Working as a valet, the self-proclaimed “Masterpiece of the East” would make the effort to get some reps in before some of the shows she was on. She also travelled for coaching. “I would go up to Saint John every other month when it was peak wrestling season and the running joke was, ‘So, when are you going to move up here so we can train full time?’” In 2015, Zwicker decided to take the plunge and move to New Brunswick and focus all of her time and energy on truly learning to be a professional wrestler.
“I trained about four to five times a week for the first six months that I lived there and then I ended up getting the opportunity to debut.” Zwicker admitted that she made her debut too soon, but learned from her mistakes. “I know that there’s only so much you can learn in training, but it would have been nice to get a couple more reps in and get my feet under me a little bit more.”
Technique is only half the battle in the ring. With this in mind, Zwicker had another hurdle to jump, one that would lead her to figure out who she was.
When she was working as a valet, she would aim to portray a similar image to the male wrestler she was cheerleading. Usually, she was a heel. “I tried to be a snooty classy girl when I was with James Steele and when I was working with ‘Country Idol’ Chris Hicks, I ended up being a country girl.” When Zwicker branched out on her own, she had an even harder time determining who she was supposed to be in the ring.
“Everyone always told me that I was so bright and bubbly, like a babyface. Then, I teamed up with my girl Maddison Miles, who is the ultimate babyface, so I finally felt like I could be myself,” she said. It was more natural for Zwicker, it was simply her own personality but dialed up.
Zwicker also learned a new skill while wrestling, except it had nothing to do with grappling.
She taught herself to sew and make her own patterns for her gear. She invested in other tools to put herself out there for different promoters. “I’ve been trying to learn a little more about photography so I can do my own photoshoots and I’m making my own merchandise. I’m really trying to up my game in every aspect of my gimmick,” she explained.
Others have started to take notice of her hard work as well. “The sky is the limit for Alix for is any reason, her drive and dedication to advancing in the business is a lot passion in a lot of today’s generation of new wrestlers,” said Danny Warren, who is promoting the CWE show on Friday, and wrestles as Danny Duggan. He added that Zwicker has made many sacrifices in her personal and professional life to get where she is in the ring more than any other independent women’s wrestler in Canada. “That work ethic combined for her personality, marketability, and talent is the perfect storm for success.”
The Masterpiece of the East has been gaining traction with different promotions across Canada, such as Canada’s Wrestling Elite, Pure Power Wrestling and Vision Pro Wrestling. She networked at the 2019 Cauliflower Alley Club reunion in Las Vegas, and even won the unofficial late-night strut-off with Maddison Miles.
Interviewed during the COVID-19 outbreak, she lamented last bookings, including CWE’s cancelled multi-province 11th Anniversary Tour.
“It really sucks,” she said, getting choked up. “As hard as it is, it’s also a weird relief that I don’t have to put my body through the ringer, but the fact that I won’t get to see people is killing me.”
During quarantine, Zwicker put her mind and body to productive activities. “I’ve been having wicked home workouts and doing more DDP Yoga than I’ve ever done before.”
Zwicker uses that same mentality when planning her future goals, or whenever she is able to resume her in-ring appearances. “I want to work with people who are more experienced than me and can really teach me the things that I need to know that will make me into the wrestler than I’ve always wanted to be,” Zwicker said.
She wants to push herself, work on her confidence and get as much practice as she can. “I need to put the effort in the areas that it needs to be.”
Zwicker, in her early 30s, said that she can’t wait anymore, that she needs to learn as much as she can so she can achieve something she’s always wanted: to be a full-time professional wrestler.

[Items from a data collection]
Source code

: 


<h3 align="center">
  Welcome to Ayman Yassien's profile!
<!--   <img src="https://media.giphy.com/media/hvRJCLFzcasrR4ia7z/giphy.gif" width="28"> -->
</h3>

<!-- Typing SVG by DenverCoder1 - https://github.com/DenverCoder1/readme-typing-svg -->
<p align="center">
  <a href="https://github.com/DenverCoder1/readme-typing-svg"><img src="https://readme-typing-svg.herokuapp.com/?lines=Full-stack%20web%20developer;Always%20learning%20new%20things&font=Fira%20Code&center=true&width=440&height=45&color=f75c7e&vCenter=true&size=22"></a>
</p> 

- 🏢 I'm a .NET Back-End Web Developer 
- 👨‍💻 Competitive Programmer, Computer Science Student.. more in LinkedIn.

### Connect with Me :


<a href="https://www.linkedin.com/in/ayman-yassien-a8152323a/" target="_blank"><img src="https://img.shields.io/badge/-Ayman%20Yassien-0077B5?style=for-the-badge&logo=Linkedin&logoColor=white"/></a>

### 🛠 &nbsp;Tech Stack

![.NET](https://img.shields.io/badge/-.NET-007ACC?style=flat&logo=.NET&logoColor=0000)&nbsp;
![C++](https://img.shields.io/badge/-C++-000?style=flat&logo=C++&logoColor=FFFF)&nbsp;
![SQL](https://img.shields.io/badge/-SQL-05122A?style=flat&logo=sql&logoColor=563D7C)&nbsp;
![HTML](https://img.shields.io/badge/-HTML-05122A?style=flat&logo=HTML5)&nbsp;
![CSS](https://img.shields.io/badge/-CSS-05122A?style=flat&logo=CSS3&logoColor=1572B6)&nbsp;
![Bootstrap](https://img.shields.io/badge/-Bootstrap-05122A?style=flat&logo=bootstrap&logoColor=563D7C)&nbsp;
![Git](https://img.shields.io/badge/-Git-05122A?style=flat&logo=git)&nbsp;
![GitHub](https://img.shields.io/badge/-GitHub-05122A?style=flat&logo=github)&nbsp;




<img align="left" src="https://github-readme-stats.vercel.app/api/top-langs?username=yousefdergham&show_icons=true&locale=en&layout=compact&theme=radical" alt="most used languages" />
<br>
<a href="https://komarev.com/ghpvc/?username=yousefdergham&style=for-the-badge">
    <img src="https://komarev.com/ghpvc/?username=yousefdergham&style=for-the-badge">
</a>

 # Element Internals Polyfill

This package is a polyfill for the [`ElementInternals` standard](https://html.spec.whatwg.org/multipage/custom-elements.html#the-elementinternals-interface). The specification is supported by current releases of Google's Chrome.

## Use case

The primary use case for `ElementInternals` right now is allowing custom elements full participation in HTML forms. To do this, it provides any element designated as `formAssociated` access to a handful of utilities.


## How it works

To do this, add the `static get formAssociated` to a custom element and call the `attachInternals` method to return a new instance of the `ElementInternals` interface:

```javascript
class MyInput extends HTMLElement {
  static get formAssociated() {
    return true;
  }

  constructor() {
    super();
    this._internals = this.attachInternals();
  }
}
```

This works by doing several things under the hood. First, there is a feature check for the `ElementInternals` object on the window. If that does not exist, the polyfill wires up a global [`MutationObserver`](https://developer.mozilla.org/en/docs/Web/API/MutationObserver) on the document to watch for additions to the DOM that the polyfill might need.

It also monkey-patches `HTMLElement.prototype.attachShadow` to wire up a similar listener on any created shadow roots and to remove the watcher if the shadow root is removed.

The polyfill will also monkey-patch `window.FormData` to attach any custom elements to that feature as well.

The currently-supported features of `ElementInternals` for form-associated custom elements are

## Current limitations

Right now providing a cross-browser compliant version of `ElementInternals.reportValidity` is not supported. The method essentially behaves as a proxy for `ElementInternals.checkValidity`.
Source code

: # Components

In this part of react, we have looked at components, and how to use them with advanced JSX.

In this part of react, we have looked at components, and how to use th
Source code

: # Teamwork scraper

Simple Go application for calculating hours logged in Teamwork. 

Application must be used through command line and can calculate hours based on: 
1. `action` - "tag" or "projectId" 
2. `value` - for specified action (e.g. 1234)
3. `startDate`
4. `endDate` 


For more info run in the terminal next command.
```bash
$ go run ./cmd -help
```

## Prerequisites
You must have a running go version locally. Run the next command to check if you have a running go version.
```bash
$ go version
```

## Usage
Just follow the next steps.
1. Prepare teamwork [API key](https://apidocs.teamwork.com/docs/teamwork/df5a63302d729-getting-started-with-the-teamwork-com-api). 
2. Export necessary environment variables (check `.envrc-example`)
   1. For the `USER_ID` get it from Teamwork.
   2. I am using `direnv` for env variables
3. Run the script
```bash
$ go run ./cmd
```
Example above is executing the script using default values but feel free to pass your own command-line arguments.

[YOUR GOAL]
According to the wrestling profile, in what year did Zwicker move to New Brunswick? These items were drawn from a separate source.

[COMPLETED EXERCISE]
2015